Welcome to the weekend blitz for Elephant And Pinky Moon today I am here to entice you with an excerpt and a giveaway but before that here is what the book is about.
Twenty-eight-year-old Nina lives a quiet, unassuming life, happy (ish) with her job, maybe not quite as happy with her non-existent love-life (but who has everything) and content to trundle along with her nice, predictable daily routine.
That is, until her octogenarian grandmother talks Nina into accompanying her on holiday.
Nina envisages sedate walks along the promenade, afternoon naps by the pool, and bingo in the evening. What she actually gets is too much vodka, adult games of “pin the tail on the donkey” and dancing on a bar whilst flaunting her knickers – and that’s just her gran!
‘How old are you?’ Flossie asked him, polishing off the rest of the second carafe of wine. No one else had managed as much as a sip of the stuff, and Nina suspected the restaurant owners weren’t prepared to bring out any more for free.
‘Do you like older women?’
‘Er…’ The poor bloke was bewildered, and Nina didn’t blame him. Welcome to my world.
‘Not for me,’ Flossie said. ‘For her. I like my men with a bit more experience, but I doubt my granddaughter is too fussy.’
Nina flushed scarlet. How could Flossie do this to her? What was wrong with the woman; didn’t she have a filter on that mouth of hers? Dear lord, take me now before I do something we’ll both regret, Nina prayed.
‘Will. You. Stop. Trying. To. Set. Me. Up.’
As a collective, Hunk and Co were pissing themselves with laughter. No wonder, and Nina would be too, if she were in their shoes. One of them had his hands over his face, shoulders shaking, and odd snorting noises coming out of his nose.
‘Sorry guys,’ she said. ‘My Gran seems to think I need a man. I don’t.’
‘Oh, Nina love, you’re not a lesbian, are you? Not that I’ve got anything against them, you understand, but I want to see you get married and have babies.’
More snorting and lots of falling off their seats from the men around them.

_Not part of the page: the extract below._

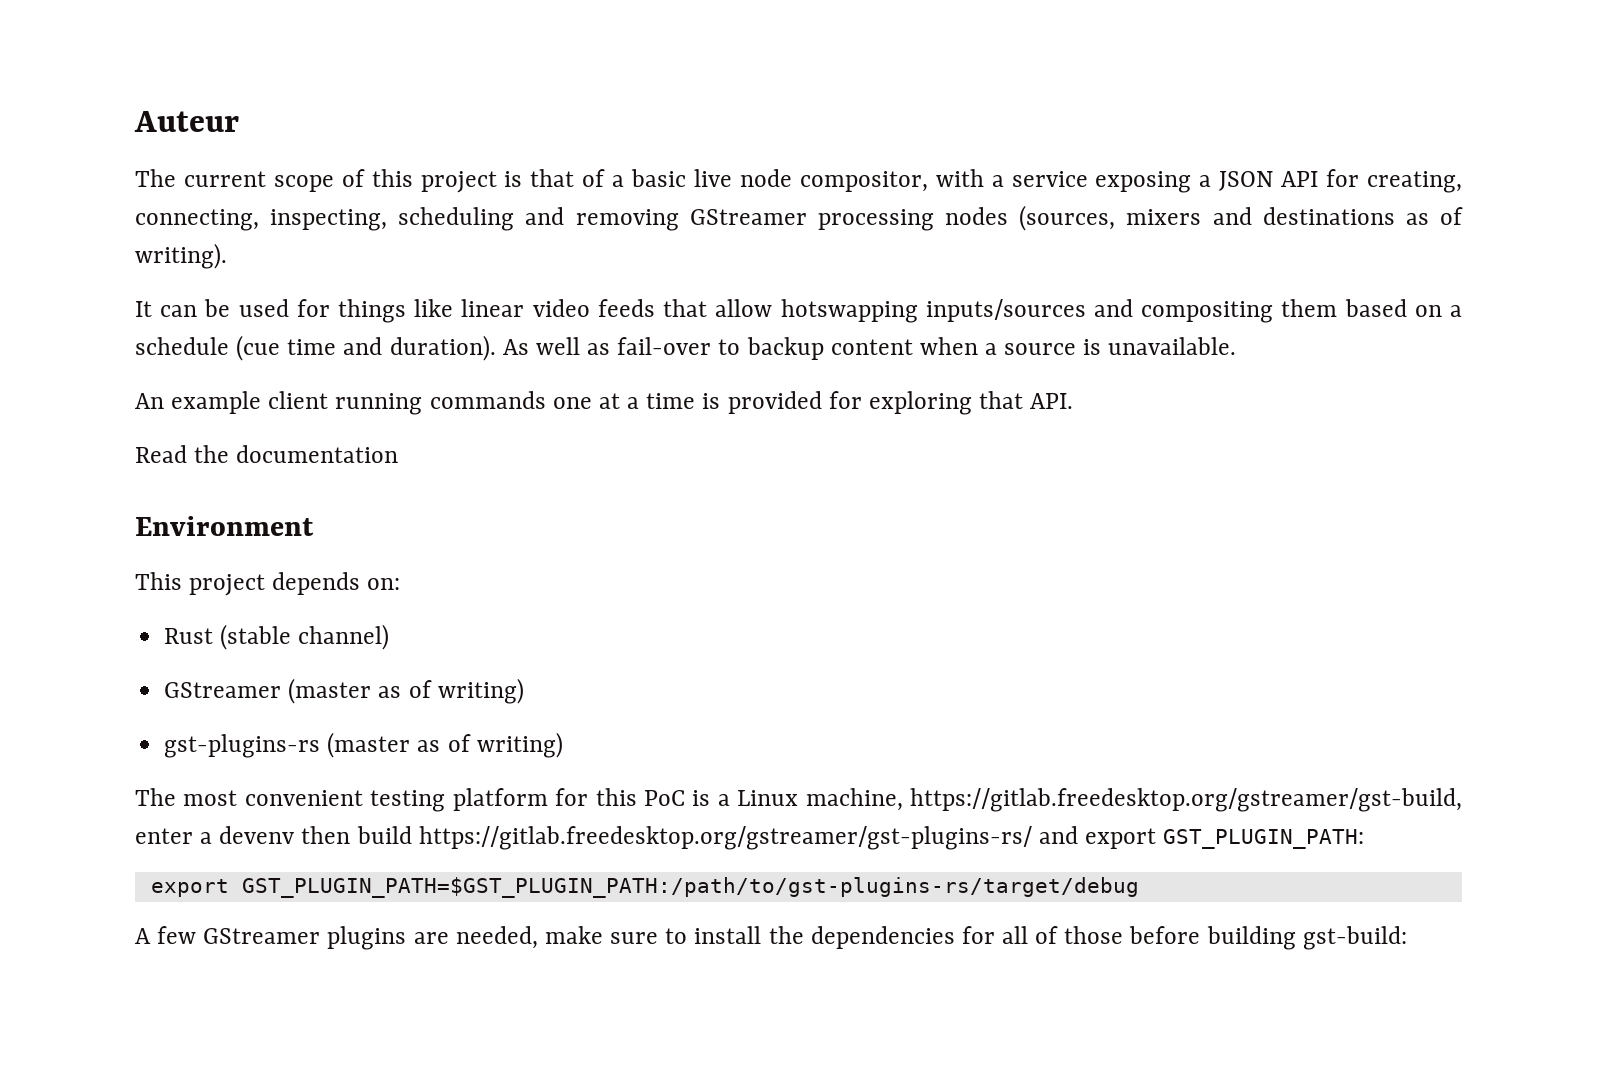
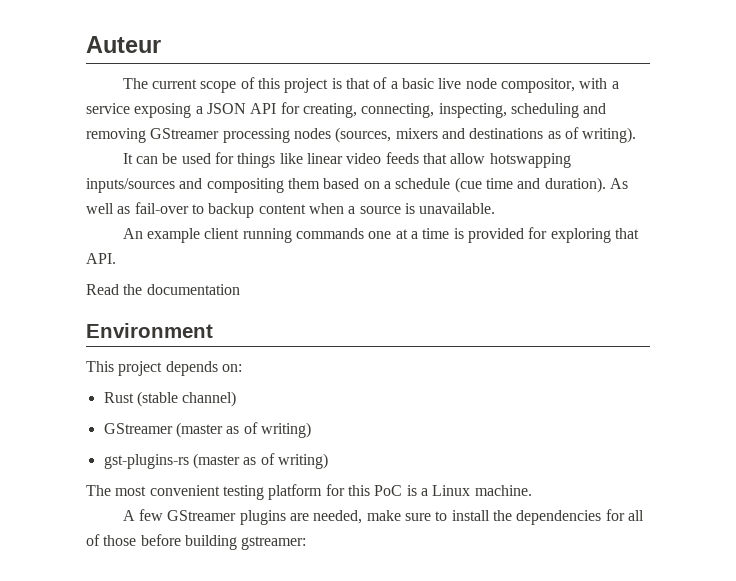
[805,788,1462,812] [135,826,1365,850] [150,877,1139,898] machine, https://gitlab.freedesktop.org/gstreamer/gst-build, enter a devenv then build https://gitlab.freedesktop.org/gstreamer/gst-plugins-rs/ and export GST_PLUGIN_PATH: // export GST_PLUGIN_PATH=$GST_PLUGIN_PATH:/path/to/gst-plugins-rs/target/debug -> [474,485,532,496] machine.
[1302,926,1407,950] gst-build: -> [241,536,307,550] gstreamer:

Martin took a shuddering breath, his face bright red, and said, ‘You don’t need a man to have babies.’
Flossie sat up straighter in her chair. ‘I know very well where babies come from, young man, and the immaculate conception only happened once. My Nina is no virgin.’
‘Arrggg! Stop, you’ve gotta stop. I can’t take any more,’ Martin cried. The rest of his mates were unable to speak.
Nina wished Flossie couldn’t speak either, and if the old woman didn’t shut up, Nina was gonna make her.
‘Anyone got any gaffer tape?’ Nina asked, and it wasn’t a joke. She turned to Flossie. ‘One, a woman can get sperm from a donor, she doesn’t need to have a husband or a partner to have a baby. Two, women can marry other women, men can marry men. Three, I am not a lesbian, and if I was, it would be none of your business.’
Flossie thought for a moment. Hunk and Co waited with barely supressed excitement for the old woman’s next words.
They weren’t disappointed.
‘I have got this bit right though,’ her gran said. ‘You’re definitely not a virgin, are you?’
That Flossie sounds like a right character doesn’t she… if you want to read more then be sure to enter the giveaway to win…
If you’d like to know a bit more about the book then check out the other stops…
Lilac spends all her time writing, or reading, or thinking about writing or reading, often to the detriment of her day job, her family, and the housework. She apologises to her employer and her loved ones, but the house will simply have to deal with it!
She calls Worcester home, though she would prefer to call somewhere hot and sunny home, somewhere with a beach and cocktails and endless opportunities for snoozing in the sun…
When she isn’t hunched over a computer or dreaming about foreign shores, she enjoys creating strange, inedible dishes in the kitchen, accusing her daughter of stealing (she meant to say “borrowing”) her clothes, and fighting with her husband over whose turn it is to empty the dishwasher.